(Entries taken from a collection)
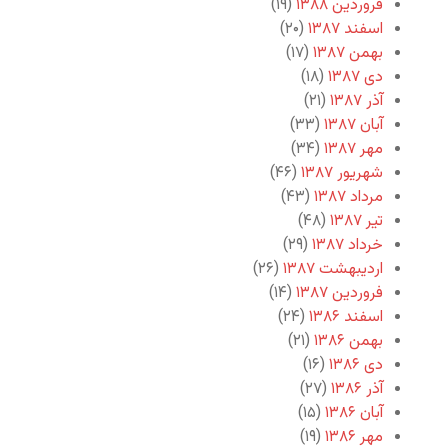
فروردین ۱۳۸۸
(۱۹)
اسفند ۱۳۸۷
(۲۰)
بهمن ۱۳۸۷
(۱۷)
دی ۱۳۸۷
(۱۸)
آذر ۱۳۸۷
(۲۱)
آبان ۱۳۸۷
(۳۳)
مهر ۱۳۸۷
(۳۴)
شهریور ۱۳۸۷
(۴۶)
مرداد ۱۳۸۷
(۴۳)
تیر ۱۳۸۷
(۴۸)
خرداد ۱۳۸۷
(۲۹)
اردیبهشت ۱۳۸۷
(۲۶)
فروردین ۱۳۸۷
(۱۴)
اسفند ۱۳۸۶
(۲۴)
بهمن ۱۳۸۶
(۲۱)
دی ۱۳۸۶
(۱۶)
آذر ۱۳۸۶
(۲۷)
آبان ۱۳۸۶
(۱۵)
مهر ۱۳۸۶
(۱۹)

Task statement: The preceding entries should be duplicated word for word; no picture belongs in the copy.

Task answer:
فروردین ۱۳۸۸
(۱۹)
اسفند ۱۳۸۷
(۲۰)
بهمن ۱۳۸۷
(۱۷)
دی ۱۳۸۷
(۱۸)
آذر ۱۳۸۷
(۲۱)
آبان ۱۳۸۷
(۳۳)
مهر ۱۳۸۷
(۳۴)
شهریور ۱۳۸۷
(۴۶)
مرداد ۱۳۸۷
(۴۳)
تیر ۱۳۸۷
(۴۸)
خرداد ۱۳۸۷
(۲۹)
اردیبهشت ۱۳۸۷
(۲۶)
فروردین ۱۳۸۷
(۱۴)
اسفند ۱۳۸۶
(۲۴)
بهمن ۱۳۸۶
(۲۱)
دی ۱۳۸۶
(۱۶)
آذر ۱۳۸۶
(۲۷)
آبان ۱۳۸۶
(۱۵)
مهر ۱۳۸۶
(۱۹)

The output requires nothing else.